Just as in the evolution of tennis racquets, steel made a brief appearance at the end of the driver. But like Jimmy Connor’s round headed Wilson, it was soon overtaken by more sophisticated materials that had more refined characteristics.
Today, that material of choice is titanium. The advantages of titanium include both high strength, providing a durable tool, and light weight. While the strength makes it practical, it’s the light weight that makes it indispensable. Titanium club heads can be fully one-third larger than their predecessors of comparable weight, making the “sweet spot” of the clubface where a strike will produce a positive result considerably bigger. This larger sweet spot creates a club that is far more forgiving of a swing technique which results in less predictable club head-to-ball contact, giving a big leg up to the average golfer.
But here is where the physics nerds really got in high gear and impacted the rules of golf as they apply to equipment. Titanium also had another advantage over its predecessors. The light weight of the material allowed for more creativity in the shape of the golf head, and the combination of these new shapes with the incredible strength of titanium was able to be tweaked to provide unprecedented transference of energy from the swing to the ball. This “pop” to the ball strike could be quantified, and introduced a new element to the clubface that in the end was limited by the rules of golf. Designated COR (Coefficient of Restitution), this factor reaches a theoretical perfection at 1.00, and designers were rapidly approaching this, making a mockery of course yardage norms. The USGA put a limit on COR of 0.83 for tour professionals. This efficiency has still made the new technology so dominant that the 600-plus yard par 5 is no longer quite the aberration it once was on the PGA tour.
There is a price to pay for these advancements. Titanium is a difficult element to mine, and the construction of useful products from it must take place in a vacuum, resulting in very high production costs. Coupled with the usual high dollars spent in the advertising trenches, these clubs can sport price tags in the mid-to-upper hundreds.

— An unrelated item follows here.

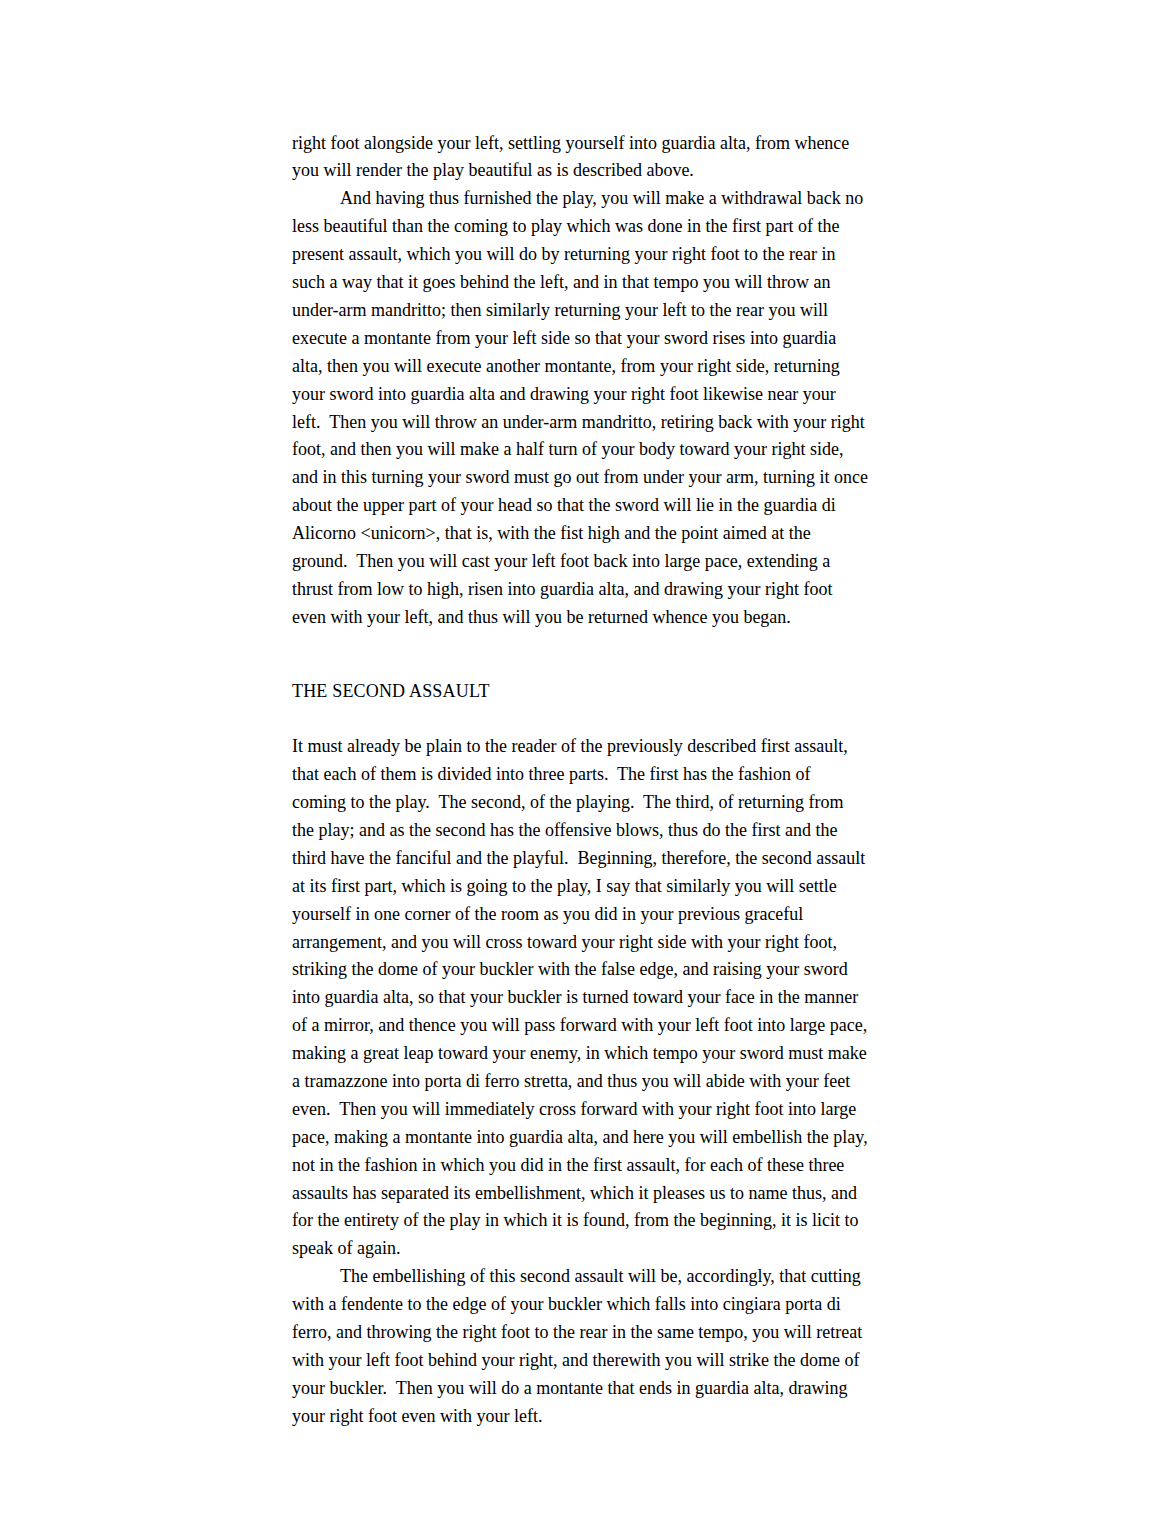right foot alongside your left, settling yourself into guardia alta, from whence you will render the play beautiful as is described above.
And having thus furnished the play, you will make a withdrawal back no less beautiful than the coming to play which was done in the first part of the present assault, which you will do by returning your right foot to the rear in such a way that it goes behind the left, and in that tempo you will throw an under-arm mandritto; then similarly returning your left to the rear you will execute a montante from your left side so that your sword rises into guardia alta, then you will execute another montante, from your right side, returning your sword into guardia alta and drawing your right foot likewise near your left. Then you will throw an under-arm mandritto, retiring back with your right foot, and then you will make a half turn of your body toward your right side, and in this turning your sword must go out from under your arm, turning it once about the upper part of your head so that the sword will lie in the guardia di Alicorno <unicorn>, that is, with the fist high and the point aimed at the ground. Then you will cast your left foot back into large pace, extending a thrust from low to high, risen into guardia alta, and drawing your right foot even with your left, and thus will you be returned whence you began.
THE SECOND ASSAULT
It must already be plain to the reader of the previously described first assault, that each of them is divided into three parts. The first has the fashion of coming to the play. The second, of the playing. The third, of returning from the play; and as the second has the offensive blows, thus do the first and the third have the fanciful and the playful. Beginning, therefore, the second assault at its first part, which is going to the play, I say that similarly you will settle yourself in one corner of the room as you did in your previous graceful arrangement, and you will cross toward your right side with your right foot, striking the dome of your buckler with the false edge, and raising your sword into guardia alta, so that your buckler is turned toward your face in the manner of a mirror, and thence you will pass forward with your left foot into large pace, making a great leap toward your enemy, in which tempo your sword must make a tramazzone into porta di ferro stretta, and thus you will abide with your feet even. Then you will immediately cross forward with your right foot into large pace, making a montante into guardia alta, and here you will embellish the play, not in the fashion in which you did in the first assault, for each of these three assaults has separated its embellishment, which it pleases us to name thus, and for the entirety of the play in which it is found, from the beginning, it is licit to speak of again.
The embellishing of this second assault will be, accordingly, that cutting with a fendente to the edge of your buckler which falls into cingiara porta di ferro, and throwing the right foot to the rear in the same tempo, you will retreat with your left foot behind your right, and therewith you will strike the dome of your buckler. Then you will do a montante that ends in guardia alta, drawing your right foot even with your left.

Another innovation to the golf head has been the introduction of ways to influence the swing by shifting the weight balance of the head to adjust to the individual golfer. Callaway Drivers are known for this. This has been achieved by allowing plugs of varying weights to be screwed into the club head in strategic locations, changing the location of the sweet spot of the club’s face. Now the golfer can dial in a club to help correct for tendencies that she can not seem to correct for herself. Both the slice and hook of the swing can be affected, as well as ball trajectory by shifting the club head’s weight forward or back. Once again designers have influenced the rules of the game, as these weights are not allowed to be changed during the course of a round, but may be adjusted between rounds.
Graphite and multi-material shafts now dominate driver technology. Graphite shafts can be manufactured to create a variety of flex characteristics, and their lighter weight over their steel predecessors has made them the overwhelming choice on the tee box. Multi-material shafts are somewhat new, blending different materials with the intent of getting a “best of both worlds” result. Typically matching a longer steel section for control with a shorter graphite “whip” for club head velocity, these hybrid shafts are still being evaluated by the weekend warriors.

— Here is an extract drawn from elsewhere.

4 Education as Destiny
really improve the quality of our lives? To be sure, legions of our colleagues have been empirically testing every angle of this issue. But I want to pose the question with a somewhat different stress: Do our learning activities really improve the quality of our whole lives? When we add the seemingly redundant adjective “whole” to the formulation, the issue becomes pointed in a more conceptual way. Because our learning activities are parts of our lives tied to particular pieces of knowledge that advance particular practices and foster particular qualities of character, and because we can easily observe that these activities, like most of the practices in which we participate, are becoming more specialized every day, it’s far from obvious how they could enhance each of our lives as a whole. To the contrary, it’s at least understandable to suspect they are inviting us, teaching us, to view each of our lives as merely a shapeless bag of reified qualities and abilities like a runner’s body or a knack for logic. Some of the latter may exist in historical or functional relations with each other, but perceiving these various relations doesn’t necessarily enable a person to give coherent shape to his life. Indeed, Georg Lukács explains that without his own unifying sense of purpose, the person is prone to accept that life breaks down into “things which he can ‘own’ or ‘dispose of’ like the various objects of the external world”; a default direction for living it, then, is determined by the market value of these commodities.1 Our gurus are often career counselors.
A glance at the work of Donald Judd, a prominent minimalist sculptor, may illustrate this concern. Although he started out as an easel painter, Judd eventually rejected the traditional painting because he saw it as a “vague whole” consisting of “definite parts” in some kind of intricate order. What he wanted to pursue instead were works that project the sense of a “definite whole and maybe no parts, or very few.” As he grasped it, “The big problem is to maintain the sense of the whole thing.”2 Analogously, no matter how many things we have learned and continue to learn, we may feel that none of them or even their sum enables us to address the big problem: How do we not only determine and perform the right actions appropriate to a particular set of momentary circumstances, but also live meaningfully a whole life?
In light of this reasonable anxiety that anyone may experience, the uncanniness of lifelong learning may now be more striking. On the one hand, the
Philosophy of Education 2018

Today’s golfer has amazing new technology available, but these innovations are not cheap. Though they represent great strides in performance, they are endangering a trend of turning golf into a game for everyman back to a sport of the elite. If being competitive in the sport is going to require an equity loan, it may translate into a reversal of its explosive growth. As in all things technological, however, time will surely find these advancements more affordable, delivering that incomparable feeling of drilling one down the middle with the big stick to the masses of Walter Mittys among us.